Staff Reporter MASERU — Communications Minister Tšeliso Mokhosi has pledged to help a young Mosotho entrepreneur who founded a community radio station in Mabothile in Butha-Buthe. Taoana Lerole’s Moeling FM community radio station was at the centre of a dispute with the Lesotho Communication Authority (LCA) earlier this year after it was declared illegal. The authority in February shut down the radio station claiming it did not have a license.
But on Friday, the 22-year-old Lerole received a massive boost when Mokhosi said he will make sure his radio station does not go through the same troubles again.
Lerole, who only attended school up to Standard Five, only had a radio mixer and a 15-metre long stick attached to a pine tree as a transmitter behind his parents’ house. He worked as the station manager and invited his peers in the village to work as announcers to broadcast news in Mabuthile and surrounding villages. Mokhosi said the purpose of his visit was to study how the station could be helped to grow and become a viable broadcasting business in the rural area of Butha-Buthe. “This country needs thinking young entrepreneurs like this one,” Mokhosi said. “Despite his low level of education, young age, and the challenges of doing business in the rural areas he has pushed ahead and established a radio station.”
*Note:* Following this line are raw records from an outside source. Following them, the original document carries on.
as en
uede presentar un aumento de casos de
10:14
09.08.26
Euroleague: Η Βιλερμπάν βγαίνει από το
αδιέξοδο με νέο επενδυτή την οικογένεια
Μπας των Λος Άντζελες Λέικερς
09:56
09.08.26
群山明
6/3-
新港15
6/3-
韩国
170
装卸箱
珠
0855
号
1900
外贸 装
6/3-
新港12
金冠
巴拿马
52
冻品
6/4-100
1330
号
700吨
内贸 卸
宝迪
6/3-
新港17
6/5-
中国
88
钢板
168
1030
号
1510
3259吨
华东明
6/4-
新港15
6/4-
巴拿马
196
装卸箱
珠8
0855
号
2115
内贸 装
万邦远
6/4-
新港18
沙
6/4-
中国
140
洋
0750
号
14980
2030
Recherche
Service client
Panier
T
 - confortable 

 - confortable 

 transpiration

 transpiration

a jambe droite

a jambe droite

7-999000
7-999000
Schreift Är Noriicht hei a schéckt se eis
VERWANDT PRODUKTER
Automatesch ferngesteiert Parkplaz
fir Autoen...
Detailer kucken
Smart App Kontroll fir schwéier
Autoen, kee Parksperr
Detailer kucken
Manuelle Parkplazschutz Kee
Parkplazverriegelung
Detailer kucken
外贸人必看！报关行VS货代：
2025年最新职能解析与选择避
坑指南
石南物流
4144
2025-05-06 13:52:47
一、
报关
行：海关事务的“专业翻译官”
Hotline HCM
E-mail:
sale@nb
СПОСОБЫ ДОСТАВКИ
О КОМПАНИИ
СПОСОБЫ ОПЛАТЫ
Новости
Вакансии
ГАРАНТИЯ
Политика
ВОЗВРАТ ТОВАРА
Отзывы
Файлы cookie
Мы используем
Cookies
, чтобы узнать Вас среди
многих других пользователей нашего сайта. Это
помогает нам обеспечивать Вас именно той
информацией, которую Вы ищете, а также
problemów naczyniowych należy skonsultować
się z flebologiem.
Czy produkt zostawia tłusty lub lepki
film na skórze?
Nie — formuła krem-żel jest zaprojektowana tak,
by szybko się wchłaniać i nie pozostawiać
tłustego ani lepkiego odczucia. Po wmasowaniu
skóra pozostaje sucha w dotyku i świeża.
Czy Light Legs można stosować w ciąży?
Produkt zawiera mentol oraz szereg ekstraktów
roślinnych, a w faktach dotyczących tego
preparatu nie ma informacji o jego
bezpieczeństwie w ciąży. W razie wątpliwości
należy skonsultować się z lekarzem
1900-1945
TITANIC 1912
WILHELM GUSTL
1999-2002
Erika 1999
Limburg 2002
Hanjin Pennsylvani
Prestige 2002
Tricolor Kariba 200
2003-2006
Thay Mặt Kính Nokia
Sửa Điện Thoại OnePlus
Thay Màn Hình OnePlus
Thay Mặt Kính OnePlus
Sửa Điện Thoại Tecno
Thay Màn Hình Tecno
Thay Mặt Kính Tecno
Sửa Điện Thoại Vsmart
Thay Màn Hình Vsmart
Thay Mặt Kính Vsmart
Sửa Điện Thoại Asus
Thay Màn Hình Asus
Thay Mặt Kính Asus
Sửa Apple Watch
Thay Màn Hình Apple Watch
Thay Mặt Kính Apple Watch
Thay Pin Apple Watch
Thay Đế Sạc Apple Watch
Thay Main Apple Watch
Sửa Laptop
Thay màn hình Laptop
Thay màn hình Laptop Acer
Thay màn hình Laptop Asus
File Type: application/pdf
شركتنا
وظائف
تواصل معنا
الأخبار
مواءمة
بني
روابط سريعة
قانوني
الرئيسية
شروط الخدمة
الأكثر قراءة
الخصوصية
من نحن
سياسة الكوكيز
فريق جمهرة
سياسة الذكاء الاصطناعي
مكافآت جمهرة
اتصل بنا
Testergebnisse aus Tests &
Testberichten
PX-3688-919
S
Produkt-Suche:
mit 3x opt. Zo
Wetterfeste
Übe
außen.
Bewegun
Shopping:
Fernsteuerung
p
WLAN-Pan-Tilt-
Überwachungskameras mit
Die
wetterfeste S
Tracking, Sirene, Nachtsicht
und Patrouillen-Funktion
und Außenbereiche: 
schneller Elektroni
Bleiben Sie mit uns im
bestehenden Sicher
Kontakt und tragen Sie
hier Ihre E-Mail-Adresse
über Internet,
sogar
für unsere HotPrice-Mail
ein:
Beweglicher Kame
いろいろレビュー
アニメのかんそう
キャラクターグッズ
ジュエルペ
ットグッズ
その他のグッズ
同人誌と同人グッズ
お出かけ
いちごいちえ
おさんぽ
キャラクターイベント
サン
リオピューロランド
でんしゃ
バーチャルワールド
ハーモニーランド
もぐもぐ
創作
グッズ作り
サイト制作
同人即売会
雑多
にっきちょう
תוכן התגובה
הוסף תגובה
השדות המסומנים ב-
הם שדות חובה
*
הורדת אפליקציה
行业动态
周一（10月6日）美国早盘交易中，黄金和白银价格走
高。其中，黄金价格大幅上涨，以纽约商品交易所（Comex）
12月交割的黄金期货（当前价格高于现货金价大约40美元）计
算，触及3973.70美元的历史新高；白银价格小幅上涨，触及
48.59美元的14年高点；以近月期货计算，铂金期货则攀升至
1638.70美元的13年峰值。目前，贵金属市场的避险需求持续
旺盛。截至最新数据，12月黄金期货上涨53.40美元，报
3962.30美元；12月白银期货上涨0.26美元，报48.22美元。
“The purpose of my visit here is to see where he needs help so that we can provide it.” Lerole, who never had an opportunity to attend school because of financial constraints, said he intended turning Moeling FM into a community radio station so that people in Mabuthile and surrounding villages can have a say in its running. “I am very grateful for this visit and believe I, together with the people in my village, will be helped to carry this project forward,” Lerole said.
“I still had hope that God would bring help from somewhere.” The LCA chief executive officer, Monehela Posholi, told local television on Friday that although the authority would want Moeling FM to grow and prosper, it was built in a way that would be dangerous to the lives of people living around it.
“Its transmitter is put at a place where it is easy to attract lightning, and this in itself poses danger to people around this area,” Posholi said.